Ortuño propone dos premisas simultáneas: incentivar la inversión, eliminar trabas y valorizar la capacidad del mercado; y construir al mismo tiempo regulaciones estatales inteligentes. No el Estado omnipresente del ciclo anterior, sino uno capaz de orientar, proteger intereses geopolíticos y controlar externalidades ambientales. «En ciertos temas el Estado tiene que intervenir más —en el tema ambiental, por ejemplo— y en otros tiene que liberalizar. Ese es el juego inteligente hoy en día”, asevera.
El factor tecnológico y financiero
Hay una dimensión del problema que rara vez aparece en el debate público boliviano: la precariedad financiera y tecnológica que ha limitado la capacidad del país para gestionar sus propios recursos. Bolivia no tiene especialistas en el mercado global del litio capaces de determinar en qué momento del ciclo conviene invertir. No cuenta con expertos en la construcción de bonos sobre recursos naturales, instrumentos que en otras partes permiten levantar capital antes de que una mina esté operativa. No comprende suficientemente los ciclos de precios de sus minerales, que dependen no solo de la producción sino también de la manipulación en mercados financieros globales. «Esas ignorancias han puesto límites en mucho de lo que se pudo lograr», dice Ortuño. Si va a abrirse un nuevo ciclo, esa apertura no puede hacerse con una visión ingenua de cómo funcionan los mercados internacionales.
El factor social
Hay un elemento que ningún diseño técnico puede sustituir: la cohesión social y política sin la cual cualquier reforma termina bloqueada. Bolivia lo ha experimentado en carne propia. El contrato con una empresa alemana para el desarrollo del litio era, en términos técnicos y financieros, un buen contrato. Se cayó debido a un conflicto social. La historia boliviana está llena de buenos diseños que naufragaron porque nadie los construyó políticamente.
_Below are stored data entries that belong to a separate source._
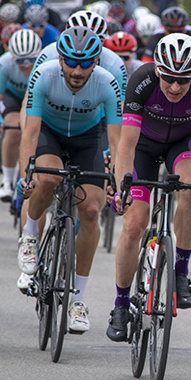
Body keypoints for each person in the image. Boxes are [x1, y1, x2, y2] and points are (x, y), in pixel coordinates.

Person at [105, 33, 191, 342]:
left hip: (184, 143)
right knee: (133, 225)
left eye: (183, 81)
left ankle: (180, 272)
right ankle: (120, 305)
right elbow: (126, 145)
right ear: (157, 70)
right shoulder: (141, 80)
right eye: (168, 78)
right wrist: (121, 188)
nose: (175, 87)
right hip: (143, 146)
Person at [16, 27, 122, 333]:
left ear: (96, 62)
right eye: (71, 63)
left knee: (90, 211)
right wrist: (27, 174)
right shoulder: (44, 74)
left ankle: (78, 298)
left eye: (85, 63)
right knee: (47, 178)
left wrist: (116, 178)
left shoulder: (107, 83)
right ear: (60, 59)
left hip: (88, 138)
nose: (77, 71)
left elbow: (116, 141)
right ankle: (30, 235)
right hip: (50, 133)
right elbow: (31, 132)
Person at [0, 29, 42, 201]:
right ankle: (7, 181)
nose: (26, 65)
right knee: (13, 128)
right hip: (13, 98)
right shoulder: (4, 62)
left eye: (31, 60)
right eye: (20, 61)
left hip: (38, 99)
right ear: (12, 56)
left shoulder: (45, 62)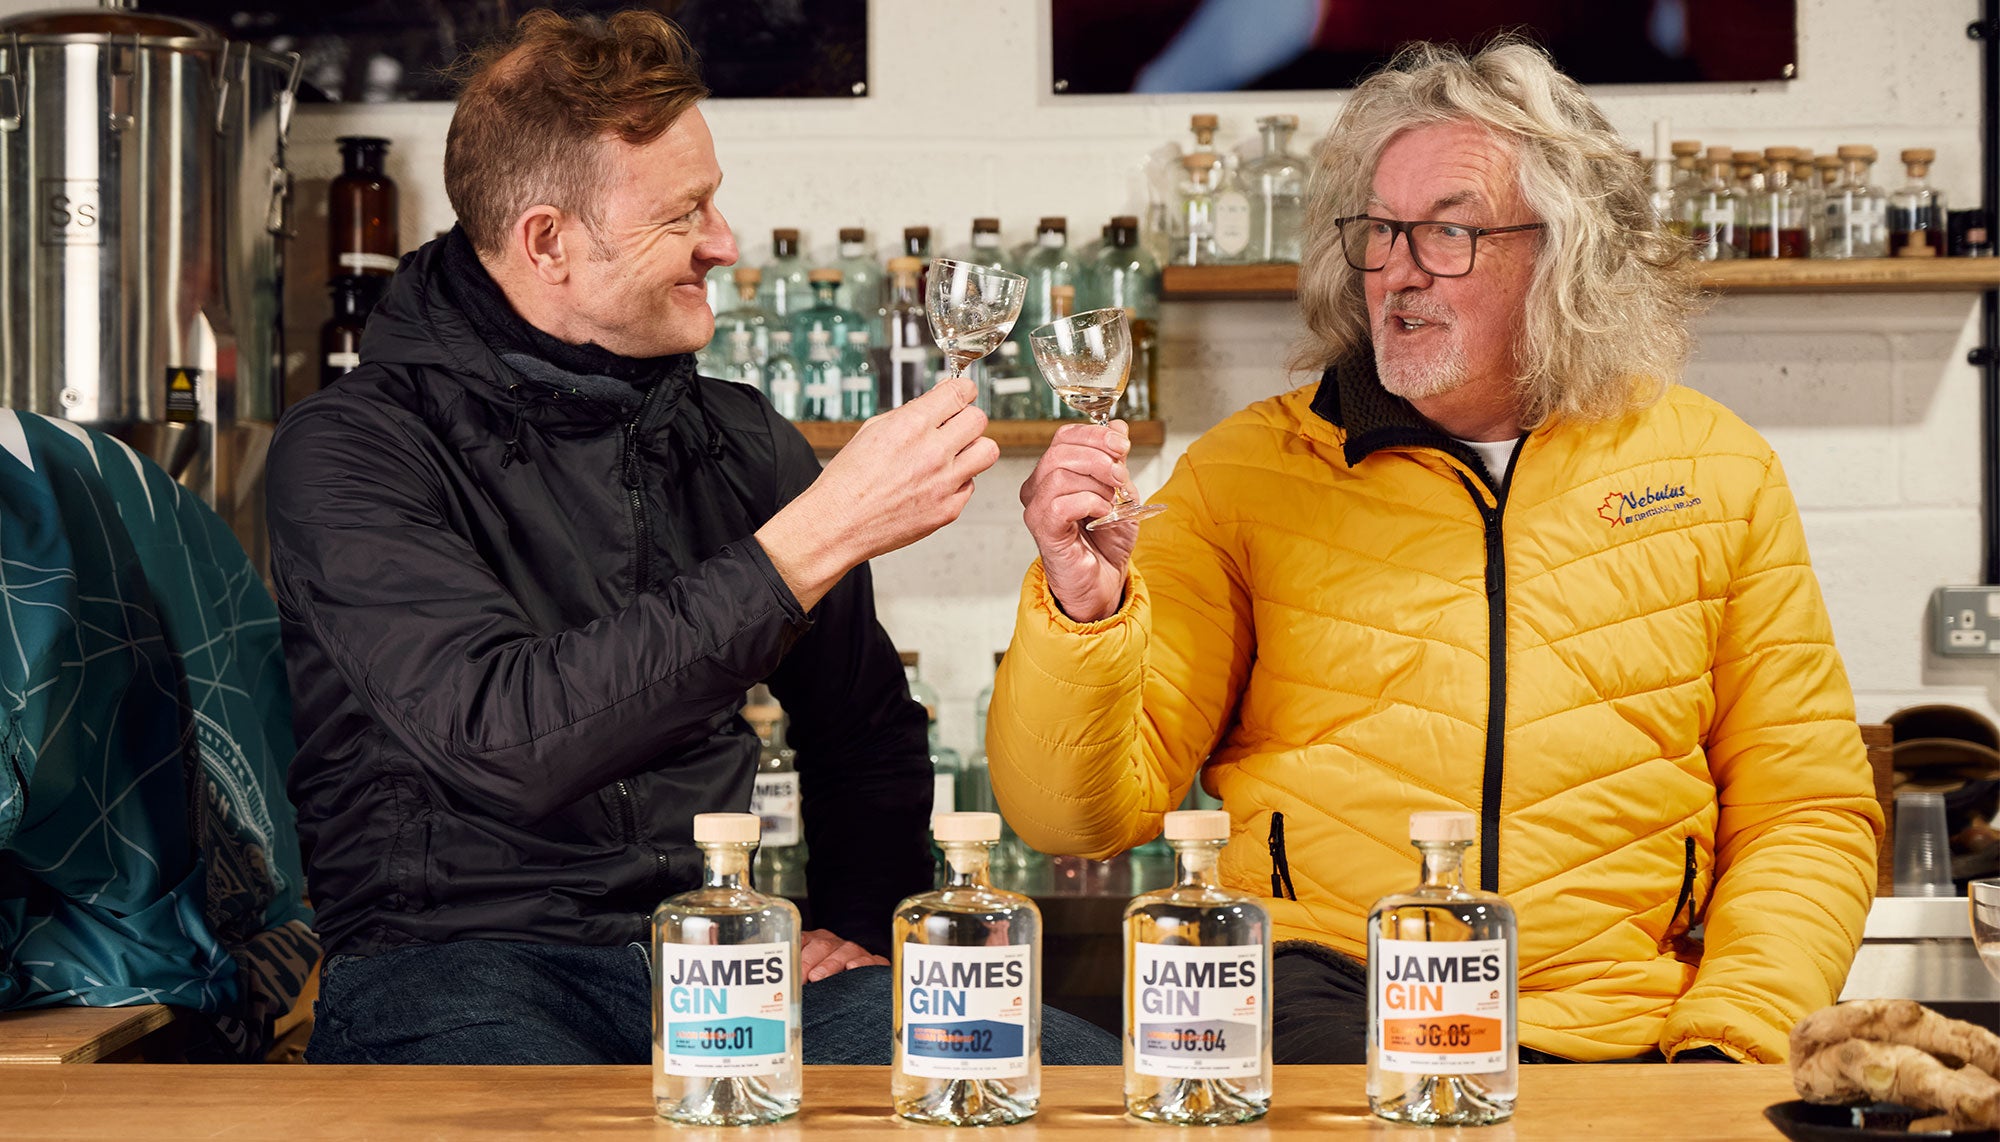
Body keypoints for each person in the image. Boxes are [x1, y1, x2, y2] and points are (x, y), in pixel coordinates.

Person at [992, 39, 1883, 1066]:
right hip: (1326, 1001)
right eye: (1380, 231)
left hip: (1612, 1023)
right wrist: (1083, 614)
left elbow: (1804, 813)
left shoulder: (1717, 470)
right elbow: (1070, 819)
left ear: (1567, 251)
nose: (1399, 272)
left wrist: (1732, 1038)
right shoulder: (1245, 474)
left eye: (1448, 231)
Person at [267, 10, 1115, 1066]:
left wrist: (858, 925)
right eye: (684, 215)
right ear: (547, 242)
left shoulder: (739, 439)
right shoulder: (352, 450)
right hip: (451, 965)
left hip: (718, 955)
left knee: (1075, 1081)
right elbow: (503, 737)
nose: (723, 241)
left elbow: (864, 734)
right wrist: (813, 540)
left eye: (711, 200)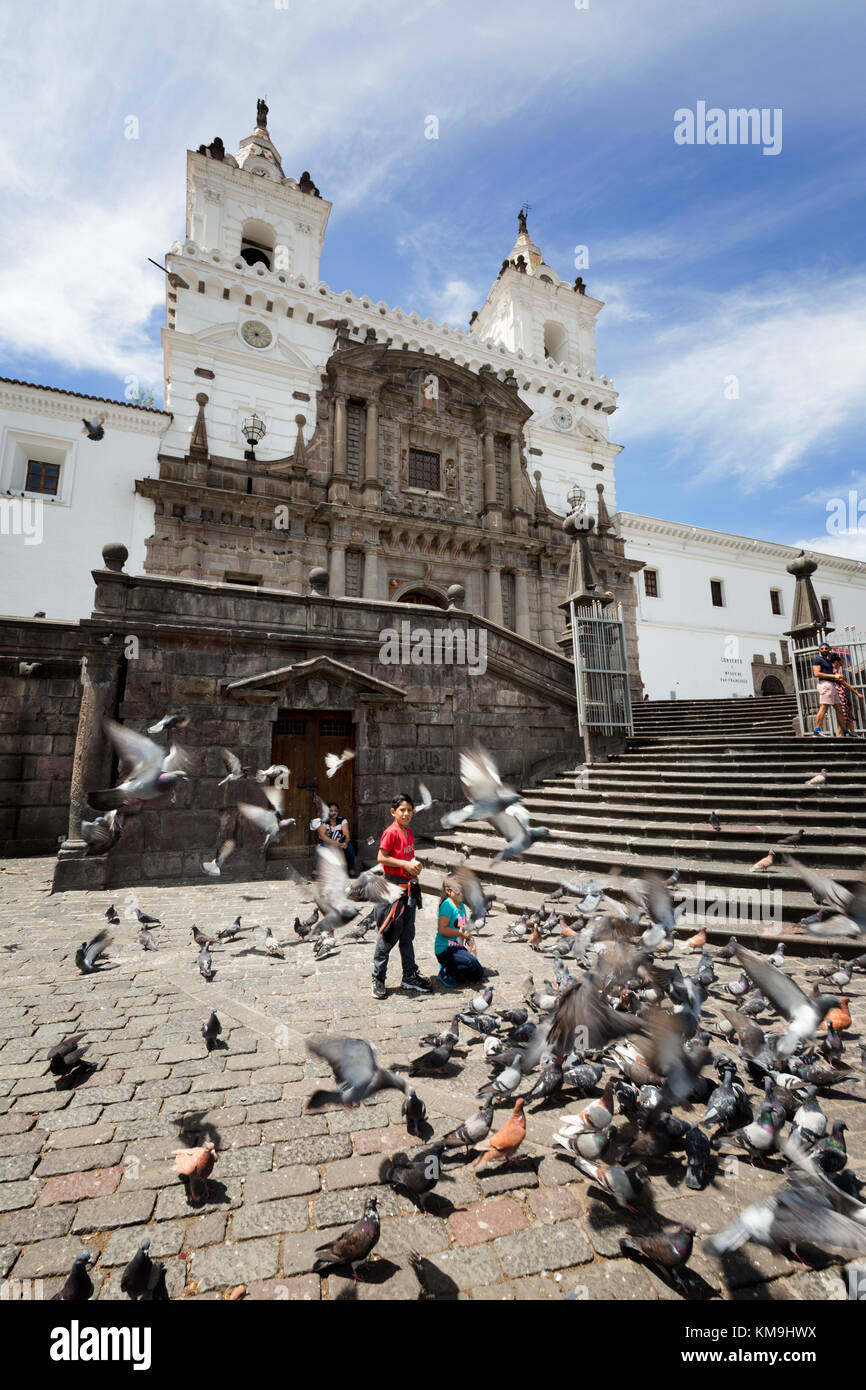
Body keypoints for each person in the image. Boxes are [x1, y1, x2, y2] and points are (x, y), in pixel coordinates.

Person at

«Una liberalización mal manejada socialmente y políticamente nos puede llevar a otro callejón sin salida, igual que la nacionalización mal manejada», advierte Ortuño. La solución no es técnica. «No pasa por otra cosa que encontrar modelos de gestión política democráticos, de conversación con la gente, de persuasión”. Y la persuasión requiere una visión común que el Estado tiene que construir y sostener. Sin eso, ni los inversores vienen, o si vienen, los conflictos los expulsan.
A modo de cierre
Ortuño lanza al final una advertencia que vale la pena tomar en serio: el mayor riesgo del momento no es la falta de reformas, sino la sobrecarga de expectativas sobre lo que pueden producir y en cuánto tiempo. El gasoducto al Brasil tardó una década en negociarse y construirse. El ciclo de la soya en el oriente tomó entre veinte y treinta años de maduración. «Los grandes procesos de transformación económica toman entre cinco y diez años, no seis meses», dice.
El país necesita dos cosas al mismo tiempo: las reformas estructurales de largo plazo, sabiendo que sus frutos llegarán tarde, y una estrategia para funcionar en el mientras tanto con lo que hay. Pero antes de todo eso necesita algo que parece más simple y resulta más difícil: saber con claridad hacia dónde quiere ir. Esa definición no es económica. Es política.